On demande donc aux patients qui ont des symptômes qui persistent, de consulter pour essayer de les prendre en charge le plus vite possible et d'essayer de les améliorer rapidement. Nous avons l'impression que les Covid longs qu'on prend en charge maintenant, après qu'ils aient fait un Covid il y a un ou deux mois, vont avoir un Covid long qui va durer moins longtemps que ceux qui ont fait un Covid aigu en mars 2020."
Qui sont ceux qui font un Covid long ?
"Le profil typique des Covid long, ce sont des sujets jeunes, majoritairement des femmes, dont la médiane d'âge est autour de la quarantaine, donc des femmes qui ont entre 25 et 60 ans, qui ne sont pas en surpoids, qui n'ont pas de comorbidités cardiovasculaires et qui sont plutôt des femmes actives. Contrairement à ce qu'on avait connu au cours de la première vague, où les gens qui mouraient en réanimation étaient des hommes de plus de 70 ans en surpoids, avec des comorbidités et plutôt sédentaires, on est à l'opposé avec ces sujets jeunes.
Un tiers d'hommes, deux tiers de femmes et plutôt autour de la quarantaine, avec des vies actives et pas de comorbidités."
Qu'est-ce que vous voulez dire aux personnes qui sont peut-être vos prochains patients ?
"Le premier message, c'est qu'il faut se faire vacciner, parce que la vaccination, ça a été démontré, prévient du Covid long.
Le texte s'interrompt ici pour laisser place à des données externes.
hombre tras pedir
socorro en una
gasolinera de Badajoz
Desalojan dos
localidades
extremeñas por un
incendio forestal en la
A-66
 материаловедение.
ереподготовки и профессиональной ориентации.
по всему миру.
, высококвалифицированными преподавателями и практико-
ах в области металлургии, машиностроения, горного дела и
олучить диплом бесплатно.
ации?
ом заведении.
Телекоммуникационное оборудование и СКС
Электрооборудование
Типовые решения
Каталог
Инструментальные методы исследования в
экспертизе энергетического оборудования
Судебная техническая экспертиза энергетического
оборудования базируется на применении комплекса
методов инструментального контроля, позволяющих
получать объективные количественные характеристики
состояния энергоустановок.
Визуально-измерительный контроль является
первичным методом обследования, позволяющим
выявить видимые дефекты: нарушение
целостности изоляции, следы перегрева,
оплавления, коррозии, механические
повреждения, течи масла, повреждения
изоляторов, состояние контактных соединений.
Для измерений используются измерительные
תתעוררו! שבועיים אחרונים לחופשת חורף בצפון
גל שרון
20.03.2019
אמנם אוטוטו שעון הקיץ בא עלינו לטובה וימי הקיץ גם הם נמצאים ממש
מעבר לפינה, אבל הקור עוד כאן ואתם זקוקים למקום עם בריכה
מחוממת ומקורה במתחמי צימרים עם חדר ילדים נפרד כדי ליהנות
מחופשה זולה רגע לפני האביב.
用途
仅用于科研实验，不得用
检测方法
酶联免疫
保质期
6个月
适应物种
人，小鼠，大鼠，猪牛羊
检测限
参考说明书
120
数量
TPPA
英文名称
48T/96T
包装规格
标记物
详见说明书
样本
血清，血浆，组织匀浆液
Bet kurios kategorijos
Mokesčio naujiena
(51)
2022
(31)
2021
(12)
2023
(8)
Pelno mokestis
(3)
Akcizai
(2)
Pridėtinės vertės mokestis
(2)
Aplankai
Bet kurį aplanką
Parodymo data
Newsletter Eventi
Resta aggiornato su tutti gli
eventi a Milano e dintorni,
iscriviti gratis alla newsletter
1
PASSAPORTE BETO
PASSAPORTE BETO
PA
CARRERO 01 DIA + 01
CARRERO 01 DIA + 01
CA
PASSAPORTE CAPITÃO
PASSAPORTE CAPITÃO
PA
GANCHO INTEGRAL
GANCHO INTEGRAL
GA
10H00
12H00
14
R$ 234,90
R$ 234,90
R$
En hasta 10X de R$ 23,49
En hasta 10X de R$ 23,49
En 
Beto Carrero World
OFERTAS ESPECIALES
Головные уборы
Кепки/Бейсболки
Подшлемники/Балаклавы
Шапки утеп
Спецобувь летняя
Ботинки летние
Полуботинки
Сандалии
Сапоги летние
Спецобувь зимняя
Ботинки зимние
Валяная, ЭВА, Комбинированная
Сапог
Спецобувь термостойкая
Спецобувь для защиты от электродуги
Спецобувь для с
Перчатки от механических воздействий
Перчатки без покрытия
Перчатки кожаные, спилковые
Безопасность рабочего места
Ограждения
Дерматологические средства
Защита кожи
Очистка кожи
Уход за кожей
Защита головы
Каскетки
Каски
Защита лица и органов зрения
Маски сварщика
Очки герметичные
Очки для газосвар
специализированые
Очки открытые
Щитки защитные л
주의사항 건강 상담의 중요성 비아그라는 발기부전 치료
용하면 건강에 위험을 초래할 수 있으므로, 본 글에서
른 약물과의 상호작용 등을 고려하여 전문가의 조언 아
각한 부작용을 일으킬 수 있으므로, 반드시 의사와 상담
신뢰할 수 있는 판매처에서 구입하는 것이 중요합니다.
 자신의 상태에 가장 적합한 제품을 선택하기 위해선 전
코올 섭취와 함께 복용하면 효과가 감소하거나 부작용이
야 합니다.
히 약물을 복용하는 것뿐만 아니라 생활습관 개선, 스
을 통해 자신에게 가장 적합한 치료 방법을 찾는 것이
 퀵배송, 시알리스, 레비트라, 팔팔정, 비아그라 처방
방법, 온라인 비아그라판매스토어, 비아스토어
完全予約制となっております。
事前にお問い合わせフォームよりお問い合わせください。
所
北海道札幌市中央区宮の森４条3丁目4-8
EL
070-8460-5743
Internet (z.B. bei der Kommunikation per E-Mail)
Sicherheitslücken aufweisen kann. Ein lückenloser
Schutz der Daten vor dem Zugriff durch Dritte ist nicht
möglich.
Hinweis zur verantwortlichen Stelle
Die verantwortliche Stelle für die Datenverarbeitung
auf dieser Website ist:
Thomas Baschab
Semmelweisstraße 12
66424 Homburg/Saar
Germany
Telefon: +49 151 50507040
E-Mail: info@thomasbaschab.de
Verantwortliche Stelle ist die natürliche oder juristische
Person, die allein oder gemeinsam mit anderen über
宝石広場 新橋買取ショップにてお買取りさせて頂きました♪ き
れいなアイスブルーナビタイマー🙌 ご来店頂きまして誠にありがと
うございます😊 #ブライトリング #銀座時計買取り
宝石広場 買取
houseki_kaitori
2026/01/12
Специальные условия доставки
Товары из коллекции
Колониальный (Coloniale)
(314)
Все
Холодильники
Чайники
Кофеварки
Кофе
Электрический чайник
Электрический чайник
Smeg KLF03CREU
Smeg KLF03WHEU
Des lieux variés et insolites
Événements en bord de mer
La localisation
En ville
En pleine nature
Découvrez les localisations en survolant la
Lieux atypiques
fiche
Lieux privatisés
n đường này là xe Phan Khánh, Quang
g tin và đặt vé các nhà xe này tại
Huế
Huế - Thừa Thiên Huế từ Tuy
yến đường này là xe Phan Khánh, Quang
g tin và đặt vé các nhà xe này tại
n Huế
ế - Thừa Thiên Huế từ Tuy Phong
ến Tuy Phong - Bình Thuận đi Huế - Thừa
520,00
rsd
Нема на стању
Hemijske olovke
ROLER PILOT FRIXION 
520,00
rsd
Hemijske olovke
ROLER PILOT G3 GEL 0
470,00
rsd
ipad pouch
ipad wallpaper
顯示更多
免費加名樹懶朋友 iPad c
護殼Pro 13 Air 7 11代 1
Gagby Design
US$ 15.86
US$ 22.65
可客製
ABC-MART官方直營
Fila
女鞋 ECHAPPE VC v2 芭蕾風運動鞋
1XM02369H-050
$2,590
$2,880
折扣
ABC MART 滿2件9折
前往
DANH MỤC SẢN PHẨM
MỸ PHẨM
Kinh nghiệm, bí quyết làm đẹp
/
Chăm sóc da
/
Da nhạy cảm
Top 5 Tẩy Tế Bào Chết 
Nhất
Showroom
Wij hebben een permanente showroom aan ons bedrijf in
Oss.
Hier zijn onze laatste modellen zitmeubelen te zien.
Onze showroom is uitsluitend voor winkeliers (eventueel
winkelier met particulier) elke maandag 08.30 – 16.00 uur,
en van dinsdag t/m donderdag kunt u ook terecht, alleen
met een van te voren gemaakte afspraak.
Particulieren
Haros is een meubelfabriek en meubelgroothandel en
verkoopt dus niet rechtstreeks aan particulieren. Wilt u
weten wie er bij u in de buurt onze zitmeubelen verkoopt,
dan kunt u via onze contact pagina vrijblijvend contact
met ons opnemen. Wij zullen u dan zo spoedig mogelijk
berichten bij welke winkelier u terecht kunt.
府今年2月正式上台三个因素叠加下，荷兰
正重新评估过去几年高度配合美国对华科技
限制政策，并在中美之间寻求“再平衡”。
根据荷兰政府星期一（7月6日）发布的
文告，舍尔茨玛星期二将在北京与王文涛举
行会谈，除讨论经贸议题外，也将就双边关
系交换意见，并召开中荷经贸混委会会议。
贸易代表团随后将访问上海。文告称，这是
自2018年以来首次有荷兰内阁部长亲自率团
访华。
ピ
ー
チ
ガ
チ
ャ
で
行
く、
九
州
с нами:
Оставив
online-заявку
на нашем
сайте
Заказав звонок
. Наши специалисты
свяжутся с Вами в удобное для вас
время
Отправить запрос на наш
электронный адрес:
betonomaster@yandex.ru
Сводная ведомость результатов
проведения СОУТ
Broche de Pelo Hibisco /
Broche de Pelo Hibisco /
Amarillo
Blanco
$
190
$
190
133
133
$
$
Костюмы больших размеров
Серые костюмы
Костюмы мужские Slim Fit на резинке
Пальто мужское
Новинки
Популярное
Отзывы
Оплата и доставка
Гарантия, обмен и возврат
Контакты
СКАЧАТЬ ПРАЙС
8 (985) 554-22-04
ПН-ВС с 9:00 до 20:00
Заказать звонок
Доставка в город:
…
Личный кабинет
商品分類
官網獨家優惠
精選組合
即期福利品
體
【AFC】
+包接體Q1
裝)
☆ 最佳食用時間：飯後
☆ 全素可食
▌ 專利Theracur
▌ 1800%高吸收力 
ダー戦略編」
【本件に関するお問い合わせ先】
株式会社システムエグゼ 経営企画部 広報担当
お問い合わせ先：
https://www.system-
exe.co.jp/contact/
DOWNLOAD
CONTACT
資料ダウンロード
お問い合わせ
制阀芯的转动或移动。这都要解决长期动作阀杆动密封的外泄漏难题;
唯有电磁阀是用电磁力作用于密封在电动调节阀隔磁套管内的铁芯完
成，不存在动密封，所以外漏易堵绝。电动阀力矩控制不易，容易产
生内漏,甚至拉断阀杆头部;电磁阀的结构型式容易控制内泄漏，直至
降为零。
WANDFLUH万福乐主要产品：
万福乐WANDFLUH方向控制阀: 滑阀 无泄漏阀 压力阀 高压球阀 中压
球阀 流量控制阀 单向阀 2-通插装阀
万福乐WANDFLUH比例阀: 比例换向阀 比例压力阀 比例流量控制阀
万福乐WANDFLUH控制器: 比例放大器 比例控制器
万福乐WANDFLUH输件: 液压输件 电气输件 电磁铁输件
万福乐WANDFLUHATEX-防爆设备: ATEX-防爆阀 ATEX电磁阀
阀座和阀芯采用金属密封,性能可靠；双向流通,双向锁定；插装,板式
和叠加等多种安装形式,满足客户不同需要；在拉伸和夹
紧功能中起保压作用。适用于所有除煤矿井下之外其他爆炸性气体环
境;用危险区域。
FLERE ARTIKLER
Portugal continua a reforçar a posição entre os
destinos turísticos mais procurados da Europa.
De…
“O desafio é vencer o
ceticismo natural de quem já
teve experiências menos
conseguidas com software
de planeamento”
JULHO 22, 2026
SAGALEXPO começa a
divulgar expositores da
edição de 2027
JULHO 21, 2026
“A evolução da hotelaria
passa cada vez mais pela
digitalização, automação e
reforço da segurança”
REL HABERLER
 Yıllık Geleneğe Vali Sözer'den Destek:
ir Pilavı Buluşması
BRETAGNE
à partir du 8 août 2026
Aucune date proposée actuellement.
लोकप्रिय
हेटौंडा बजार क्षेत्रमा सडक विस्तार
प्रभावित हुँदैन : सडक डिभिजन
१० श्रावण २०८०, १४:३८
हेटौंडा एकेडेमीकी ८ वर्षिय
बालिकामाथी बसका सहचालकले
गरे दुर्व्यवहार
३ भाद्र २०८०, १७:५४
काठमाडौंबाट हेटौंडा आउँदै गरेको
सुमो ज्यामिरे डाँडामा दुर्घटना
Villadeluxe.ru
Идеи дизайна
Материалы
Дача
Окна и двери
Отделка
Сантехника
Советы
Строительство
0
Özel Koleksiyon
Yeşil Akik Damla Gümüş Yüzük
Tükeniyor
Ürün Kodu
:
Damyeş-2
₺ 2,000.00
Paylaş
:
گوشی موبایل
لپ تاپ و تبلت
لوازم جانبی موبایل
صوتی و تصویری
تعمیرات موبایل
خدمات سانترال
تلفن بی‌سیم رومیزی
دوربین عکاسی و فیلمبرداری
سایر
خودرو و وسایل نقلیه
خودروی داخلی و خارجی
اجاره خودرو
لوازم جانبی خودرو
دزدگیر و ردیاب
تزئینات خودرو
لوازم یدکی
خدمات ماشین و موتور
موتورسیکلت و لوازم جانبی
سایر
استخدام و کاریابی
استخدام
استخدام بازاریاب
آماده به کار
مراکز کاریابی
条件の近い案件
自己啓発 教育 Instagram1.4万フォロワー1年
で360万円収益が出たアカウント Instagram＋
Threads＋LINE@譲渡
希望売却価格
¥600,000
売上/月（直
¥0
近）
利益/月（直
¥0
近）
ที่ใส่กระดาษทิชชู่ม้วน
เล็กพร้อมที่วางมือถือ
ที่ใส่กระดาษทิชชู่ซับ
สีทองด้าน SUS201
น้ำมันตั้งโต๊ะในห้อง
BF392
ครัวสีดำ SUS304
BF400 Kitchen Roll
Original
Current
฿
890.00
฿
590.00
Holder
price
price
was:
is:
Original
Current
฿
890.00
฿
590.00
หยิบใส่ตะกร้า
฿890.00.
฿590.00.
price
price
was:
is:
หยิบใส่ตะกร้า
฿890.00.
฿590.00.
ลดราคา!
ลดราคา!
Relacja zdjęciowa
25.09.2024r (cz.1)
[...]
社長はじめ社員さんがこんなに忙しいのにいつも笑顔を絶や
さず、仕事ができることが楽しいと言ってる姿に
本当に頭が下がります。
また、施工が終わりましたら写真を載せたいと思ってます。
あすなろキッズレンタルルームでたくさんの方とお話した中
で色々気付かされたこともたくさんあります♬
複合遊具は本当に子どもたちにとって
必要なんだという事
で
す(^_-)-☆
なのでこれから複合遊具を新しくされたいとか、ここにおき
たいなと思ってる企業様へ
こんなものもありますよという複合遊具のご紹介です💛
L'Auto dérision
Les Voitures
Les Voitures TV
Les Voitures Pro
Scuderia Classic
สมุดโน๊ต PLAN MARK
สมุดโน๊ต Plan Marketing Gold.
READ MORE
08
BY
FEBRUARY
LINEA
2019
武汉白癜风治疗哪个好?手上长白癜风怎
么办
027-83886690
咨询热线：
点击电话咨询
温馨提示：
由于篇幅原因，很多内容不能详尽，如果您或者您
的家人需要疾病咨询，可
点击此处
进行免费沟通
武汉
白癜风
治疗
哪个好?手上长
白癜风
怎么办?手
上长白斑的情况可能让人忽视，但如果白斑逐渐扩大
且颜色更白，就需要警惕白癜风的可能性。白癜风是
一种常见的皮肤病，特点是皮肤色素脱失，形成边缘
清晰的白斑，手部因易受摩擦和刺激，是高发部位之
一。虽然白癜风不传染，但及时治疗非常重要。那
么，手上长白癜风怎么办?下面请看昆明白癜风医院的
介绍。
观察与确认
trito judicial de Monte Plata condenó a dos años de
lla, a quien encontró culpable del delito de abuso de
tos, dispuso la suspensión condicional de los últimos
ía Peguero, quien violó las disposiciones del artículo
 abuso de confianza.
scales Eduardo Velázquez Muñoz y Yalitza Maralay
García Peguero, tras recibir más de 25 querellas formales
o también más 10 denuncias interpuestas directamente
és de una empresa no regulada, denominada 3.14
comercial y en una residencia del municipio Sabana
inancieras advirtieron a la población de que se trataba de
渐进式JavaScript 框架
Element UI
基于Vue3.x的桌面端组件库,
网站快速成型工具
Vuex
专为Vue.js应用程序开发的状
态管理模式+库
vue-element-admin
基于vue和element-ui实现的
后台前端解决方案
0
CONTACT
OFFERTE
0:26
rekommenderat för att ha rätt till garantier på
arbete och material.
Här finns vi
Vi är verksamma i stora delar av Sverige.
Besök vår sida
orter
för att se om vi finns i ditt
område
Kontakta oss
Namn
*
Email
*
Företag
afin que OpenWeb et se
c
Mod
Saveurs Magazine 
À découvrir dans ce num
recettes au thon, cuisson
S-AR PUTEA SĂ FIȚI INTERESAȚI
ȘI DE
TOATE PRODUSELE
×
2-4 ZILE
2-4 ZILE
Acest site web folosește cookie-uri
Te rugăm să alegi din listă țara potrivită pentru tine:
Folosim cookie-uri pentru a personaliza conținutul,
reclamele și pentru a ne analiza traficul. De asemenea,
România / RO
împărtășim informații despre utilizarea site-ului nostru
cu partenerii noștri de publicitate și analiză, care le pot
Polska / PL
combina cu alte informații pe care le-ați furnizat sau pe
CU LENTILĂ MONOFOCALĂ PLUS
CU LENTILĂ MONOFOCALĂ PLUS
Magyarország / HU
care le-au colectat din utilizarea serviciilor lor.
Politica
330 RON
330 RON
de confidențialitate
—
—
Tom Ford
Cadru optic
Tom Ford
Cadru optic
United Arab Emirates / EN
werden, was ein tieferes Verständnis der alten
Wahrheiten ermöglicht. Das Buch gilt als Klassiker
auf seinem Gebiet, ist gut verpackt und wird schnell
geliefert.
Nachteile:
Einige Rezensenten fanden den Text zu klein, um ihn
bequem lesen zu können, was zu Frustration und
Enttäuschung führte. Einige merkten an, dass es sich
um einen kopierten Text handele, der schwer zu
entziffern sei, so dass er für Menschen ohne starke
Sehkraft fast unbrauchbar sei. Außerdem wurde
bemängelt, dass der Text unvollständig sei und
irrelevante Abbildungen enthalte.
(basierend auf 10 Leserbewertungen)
Or, on est à l'aube de la quatrième vague, et elle va concerner plutôt les sujets jeunes, puisque c'est cette population-là qui n'est pas encore vaccinée. S'ils ne font pas de formes grave, ou moins de formes graves que les sujets âgés, ils vont faire des Covid longs. Donc, pour éviter d'avoir plein de patients qui développent des Covid long, il faut qu'ils se fassent vacciner.
Deuxième chose : si vous avez déjà fait un Covid aigu et que vous avez des symptômes qui s'installent, il faut consulter votre médecin généraliste. En fonction d'examens qu'on a formatés avec l'HAS, il va pouvoir faire le tri entre Covid long ou autre chose, et savoir vers quels professionnels de santé il va pouvoir vous orienter pour prendre en charge les choses rapidement. On sait par exemple que quand on a un syndrome d'hyper ventilation, on ne peut plus bouger aussi activement qu'on le faisait. Donc, au bout d'un mois, on va commencer à avoir de la sédentarité supplémentaire qui va s'installer. On va perdre de l'endurance cardiaque, on va perdre de la masse musculaire. C'est facile à récupérer au bout d'un mois, c'est beaucoup plus compliqué au bout de 6 mois."